The VIC-20 (Germany: VC-20; Japan: VIC-1001) is an 8-bit home computer which was sold by Commodore Business Machines. The VIC-20 was announced in 1980, roughly three years after Commodore’s first personal computer, the PET. The VIC-20 was the first computer of any description to sell one million units.

While the PET was sold through authorized dealers, the VIC-20 primarily sold at retail – especially discount and toy stores, where it could compete more directly with game consoles. It was the first computer to be sold in K-Mart. Commodore took out advertisements featuring actor William Shatner (of Star Trek fame) as its spokesman, asking: “Why buy just a video game?” Television personality Henry Morgan (best known as a panelist on the TV show I’ve Got A Secret) became the ironic voice on a series of clever Commodore product ads.

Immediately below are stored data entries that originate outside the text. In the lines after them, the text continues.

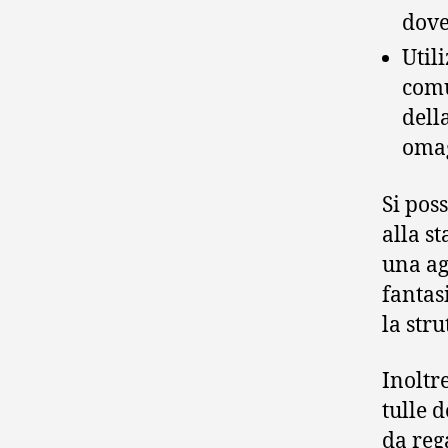
dove
Util
comu
dell
omag
Si pos
alla s
una ag
fantas
la stru
Inoltr
tulle 
da reg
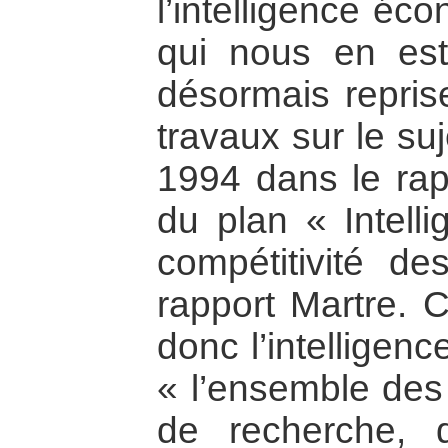
l’intelligence éc
qui nous en est
désormais repris
travaux sur le su
1994 dans le rap
du plan « Intell
compétitivité de
rapport Martre. C
donc l’intellige
« l’ensemble des
de recherche, 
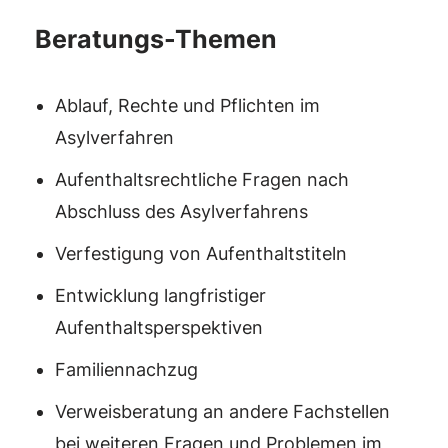
Beratungs-Themen
Ablauf, Rechte und Pflichten im
Asylverfahren
Aufenthaltsrechtliche Fragen nach
Abschluss des Asylverfahrens
Verfestigung von Aufenthaltstiteln
Entwicklung langfristiger
Aufenthaltsperspektiven
Familiennachzug
Verweisberatung an andere Fachstellen
bei weiteren Fragen und Problemen im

The VIC-20 had 5 KB of RAM (netted down to 3.5 KB on startup, exactly 3583 bytes), which is roughly equivalent to the words and spaces on one sheet of typing paper, meeting a design goal of the machine. The computer was expandable up to 40 KB with an add-on memory cartridge (a maximum of 27.5 KB was usable for BASIC). Although the VIC-20 was criticized in print as being underpowered, the strategy worked.

In 1982 the VIC-20 was the best-selling computer of the year, with 800,000 machines sold. Sales of the VIC-20 started declining after the launch of the Commodore 64 in that same year. The Commodore 64 used the same housing and almost the same operating system and BASIC interpreter as the VIC-20, but was a much more powerful machine with higher resolution graphics, a more capable sound generator and 64 kilobytes of RAM (38911 bytes free of RAM compared to the VIC-20′s 3583 bytes). In January 1983, the VIC-20 became the first computer in history to pass the 1 million unit mark. At its peak, over 9000 units per day were produced, and a total of 2.5 million units were sold before it was discontinued in January 1985.